Benghazi: Egypt’s eastern-based parliament has called for elections to be held early next year, after it backed out of a United Nations brokered peace deal with rival authorities in the capital, Tripoli.
In an open letter to the country’s electoral commission released late on Tuesday, the Tobruk-based House of Representatives requested the national election commission make “all the necessary arrangements to prepare for presidential and parliamentary elections before February 2018,” citing the Libya’s ongoing “difficult situation” and “political struggle.”
The body earlier voted to withdraw its support for the Tripoli-based Government of National Accord, an escalation that stoked concerns recent violence could intensify.
The decision comes days after breakaway militias backed by western Libyan factions seized oil terminals from the east’s strongman general, whose forces have vowed to retake them.
On Tuesday, Libya’s eastern parliament voted to withdraw its support for a United Nations peace deal and Government of National Accord, an escalation in the fractured country’s split that stokes concerns recent violence could intensify.
Abdullah Ablaihig, spokesman for the Tobruk-based, internationally-recognised House of Representatives, said the body voted to annul its previous acceptance of a presidential council and the UN-backed government currently led by Prime Minister Fayaz Al Serraj in Tripoli.
The decision comes as Libya’s rival power centres are sliding closer to open conflict, with breakaway militias backed by western Libyan factions seizing oil terminals from the east’s strongman general, whose forces have vowed to take them back.
The Tobruk body called on all Libyan parties to condemn militias that occupied the two key terminals in what it described as “terrorist attacks,” saying it was suspending its participation in peace talks until they did so.
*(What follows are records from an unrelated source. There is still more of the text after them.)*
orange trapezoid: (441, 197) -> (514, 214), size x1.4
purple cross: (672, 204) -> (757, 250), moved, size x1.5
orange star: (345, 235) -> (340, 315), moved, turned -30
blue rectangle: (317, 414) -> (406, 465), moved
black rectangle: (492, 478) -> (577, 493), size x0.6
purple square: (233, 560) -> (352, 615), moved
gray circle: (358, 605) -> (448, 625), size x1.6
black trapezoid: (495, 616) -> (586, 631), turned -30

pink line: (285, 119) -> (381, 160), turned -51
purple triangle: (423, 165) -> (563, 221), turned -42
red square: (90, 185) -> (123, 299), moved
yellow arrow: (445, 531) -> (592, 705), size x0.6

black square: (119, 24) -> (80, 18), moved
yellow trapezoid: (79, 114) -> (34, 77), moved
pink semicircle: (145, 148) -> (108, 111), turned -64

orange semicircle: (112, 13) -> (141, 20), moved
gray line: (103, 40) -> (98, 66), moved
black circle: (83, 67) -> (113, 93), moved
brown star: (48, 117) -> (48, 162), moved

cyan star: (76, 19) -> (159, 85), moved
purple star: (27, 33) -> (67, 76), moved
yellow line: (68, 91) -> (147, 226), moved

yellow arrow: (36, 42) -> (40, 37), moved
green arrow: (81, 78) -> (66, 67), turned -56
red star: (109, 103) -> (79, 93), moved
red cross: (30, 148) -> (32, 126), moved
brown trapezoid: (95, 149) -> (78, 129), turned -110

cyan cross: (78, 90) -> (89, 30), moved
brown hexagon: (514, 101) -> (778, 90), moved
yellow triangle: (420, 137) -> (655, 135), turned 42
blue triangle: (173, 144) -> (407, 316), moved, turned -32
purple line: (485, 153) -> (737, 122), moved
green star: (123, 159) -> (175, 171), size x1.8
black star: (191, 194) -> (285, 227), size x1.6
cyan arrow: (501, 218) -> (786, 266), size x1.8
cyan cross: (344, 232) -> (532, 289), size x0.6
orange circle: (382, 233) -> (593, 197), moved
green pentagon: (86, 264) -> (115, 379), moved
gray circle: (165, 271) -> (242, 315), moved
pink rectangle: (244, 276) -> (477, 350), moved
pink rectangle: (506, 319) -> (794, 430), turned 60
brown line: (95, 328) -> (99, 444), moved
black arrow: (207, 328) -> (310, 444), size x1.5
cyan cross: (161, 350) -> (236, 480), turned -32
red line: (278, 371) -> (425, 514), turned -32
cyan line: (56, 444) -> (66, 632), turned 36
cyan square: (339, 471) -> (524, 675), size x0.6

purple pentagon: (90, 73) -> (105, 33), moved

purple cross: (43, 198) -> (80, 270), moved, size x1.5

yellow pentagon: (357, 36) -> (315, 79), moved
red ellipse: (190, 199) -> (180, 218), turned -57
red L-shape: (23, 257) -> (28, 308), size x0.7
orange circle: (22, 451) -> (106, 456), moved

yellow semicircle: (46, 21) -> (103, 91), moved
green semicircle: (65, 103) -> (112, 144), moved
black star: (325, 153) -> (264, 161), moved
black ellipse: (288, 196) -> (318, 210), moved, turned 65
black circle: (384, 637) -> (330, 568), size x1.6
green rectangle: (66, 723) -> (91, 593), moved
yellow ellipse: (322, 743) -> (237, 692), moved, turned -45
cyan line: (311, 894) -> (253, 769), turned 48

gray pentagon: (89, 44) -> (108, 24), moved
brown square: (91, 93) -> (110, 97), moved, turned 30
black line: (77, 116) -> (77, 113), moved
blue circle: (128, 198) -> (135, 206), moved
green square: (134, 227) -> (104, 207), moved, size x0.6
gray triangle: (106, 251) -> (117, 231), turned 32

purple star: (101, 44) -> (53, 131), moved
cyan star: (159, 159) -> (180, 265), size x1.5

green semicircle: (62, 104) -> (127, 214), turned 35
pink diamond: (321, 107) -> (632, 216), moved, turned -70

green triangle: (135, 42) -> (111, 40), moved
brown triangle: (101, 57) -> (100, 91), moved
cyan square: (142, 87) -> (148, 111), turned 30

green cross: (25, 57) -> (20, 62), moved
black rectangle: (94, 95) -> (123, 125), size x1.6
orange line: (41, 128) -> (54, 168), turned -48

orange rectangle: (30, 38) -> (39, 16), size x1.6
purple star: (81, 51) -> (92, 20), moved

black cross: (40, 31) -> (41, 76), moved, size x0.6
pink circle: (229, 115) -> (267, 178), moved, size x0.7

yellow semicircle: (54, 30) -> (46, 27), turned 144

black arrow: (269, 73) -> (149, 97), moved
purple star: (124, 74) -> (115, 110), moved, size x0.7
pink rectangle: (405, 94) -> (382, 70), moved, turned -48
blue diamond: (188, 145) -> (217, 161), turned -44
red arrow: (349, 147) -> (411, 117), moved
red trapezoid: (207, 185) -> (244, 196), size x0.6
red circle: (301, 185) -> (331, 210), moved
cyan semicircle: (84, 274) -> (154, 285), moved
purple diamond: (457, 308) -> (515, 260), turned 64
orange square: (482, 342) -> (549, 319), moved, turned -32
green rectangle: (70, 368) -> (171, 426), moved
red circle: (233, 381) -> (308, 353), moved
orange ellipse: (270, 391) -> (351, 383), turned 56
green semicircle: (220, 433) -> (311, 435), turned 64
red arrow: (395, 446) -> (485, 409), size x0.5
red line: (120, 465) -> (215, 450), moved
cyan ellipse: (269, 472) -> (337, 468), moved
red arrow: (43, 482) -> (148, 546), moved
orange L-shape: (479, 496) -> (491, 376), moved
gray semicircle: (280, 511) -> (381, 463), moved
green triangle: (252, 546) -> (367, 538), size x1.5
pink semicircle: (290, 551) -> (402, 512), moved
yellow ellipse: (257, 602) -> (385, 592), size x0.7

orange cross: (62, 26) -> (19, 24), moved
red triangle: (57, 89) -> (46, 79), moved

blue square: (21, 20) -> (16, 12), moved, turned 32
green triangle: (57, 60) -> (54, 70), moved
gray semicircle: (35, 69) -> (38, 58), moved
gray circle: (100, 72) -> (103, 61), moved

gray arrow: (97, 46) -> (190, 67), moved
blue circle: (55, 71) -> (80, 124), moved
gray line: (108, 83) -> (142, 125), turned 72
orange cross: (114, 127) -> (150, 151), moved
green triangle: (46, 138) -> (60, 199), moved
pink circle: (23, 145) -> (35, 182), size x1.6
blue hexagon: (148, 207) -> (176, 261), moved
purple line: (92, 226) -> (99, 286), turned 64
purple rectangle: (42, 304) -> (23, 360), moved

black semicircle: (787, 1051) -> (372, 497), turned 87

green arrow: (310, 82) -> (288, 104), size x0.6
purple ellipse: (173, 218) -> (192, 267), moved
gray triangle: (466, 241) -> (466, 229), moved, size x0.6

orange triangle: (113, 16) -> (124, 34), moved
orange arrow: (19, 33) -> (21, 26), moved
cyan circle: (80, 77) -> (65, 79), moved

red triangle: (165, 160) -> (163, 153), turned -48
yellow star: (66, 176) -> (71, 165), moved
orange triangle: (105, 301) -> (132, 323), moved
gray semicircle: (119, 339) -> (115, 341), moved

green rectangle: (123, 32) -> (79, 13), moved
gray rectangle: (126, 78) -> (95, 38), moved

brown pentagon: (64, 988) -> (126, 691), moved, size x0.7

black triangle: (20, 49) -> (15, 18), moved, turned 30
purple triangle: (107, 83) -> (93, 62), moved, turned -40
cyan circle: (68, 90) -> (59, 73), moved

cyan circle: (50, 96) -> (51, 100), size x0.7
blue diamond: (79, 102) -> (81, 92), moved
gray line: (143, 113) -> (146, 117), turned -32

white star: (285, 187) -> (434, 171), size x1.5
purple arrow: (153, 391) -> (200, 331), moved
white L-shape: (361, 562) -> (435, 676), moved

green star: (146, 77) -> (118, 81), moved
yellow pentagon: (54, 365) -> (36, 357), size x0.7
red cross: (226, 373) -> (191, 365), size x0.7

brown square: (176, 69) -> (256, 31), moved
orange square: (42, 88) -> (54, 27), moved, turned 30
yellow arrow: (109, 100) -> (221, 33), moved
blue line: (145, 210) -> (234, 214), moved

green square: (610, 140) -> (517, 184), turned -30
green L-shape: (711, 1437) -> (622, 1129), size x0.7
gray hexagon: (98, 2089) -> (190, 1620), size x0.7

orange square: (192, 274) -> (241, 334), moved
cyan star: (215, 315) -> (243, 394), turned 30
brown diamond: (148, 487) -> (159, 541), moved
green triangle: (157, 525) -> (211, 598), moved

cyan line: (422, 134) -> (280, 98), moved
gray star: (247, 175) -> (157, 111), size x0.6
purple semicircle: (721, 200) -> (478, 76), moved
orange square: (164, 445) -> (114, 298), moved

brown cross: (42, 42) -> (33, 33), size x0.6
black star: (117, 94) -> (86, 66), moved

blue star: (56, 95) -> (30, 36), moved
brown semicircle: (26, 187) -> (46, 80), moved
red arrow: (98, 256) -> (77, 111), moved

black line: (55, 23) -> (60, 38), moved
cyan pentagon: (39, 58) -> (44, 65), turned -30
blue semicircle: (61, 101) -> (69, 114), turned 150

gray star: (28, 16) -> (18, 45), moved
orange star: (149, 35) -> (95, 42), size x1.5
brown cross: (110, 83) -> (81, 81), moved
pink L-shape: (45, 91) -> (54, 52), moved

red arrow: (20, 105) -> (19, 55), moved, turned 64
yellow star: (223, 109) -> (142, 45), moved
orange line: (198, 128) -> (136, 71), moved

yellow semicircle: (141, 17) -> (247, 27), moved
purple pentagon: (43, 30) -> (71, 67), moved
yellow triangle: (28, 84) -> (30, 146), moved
The militias, which oppose the parliament, say they intend to take the eastern city of Benghazi and drive Field Marshal Khalifa Haftar from the area. Haftar’s army is allied to the parliament, while the Tripoli government opposes him.
“The GNA unity government is not legitimate any more, as well as its presidential council and anything to do with this entity,” Ablaihig said, urging the international community to lift an embargo on weapons sales to the Libyan army under Haftar.
His forces have deployed more troops in preparation of a counterattack to drive out the militias, known as the Benghazi Defence Brigades, which are comprised of Islamist militants and former rebels recently defeated by Haftar’s forces in Benghazi, Libya’ second largest city. They are also joined by militiamen from the western city of Misrata, and a day earlier announced their intentions from there.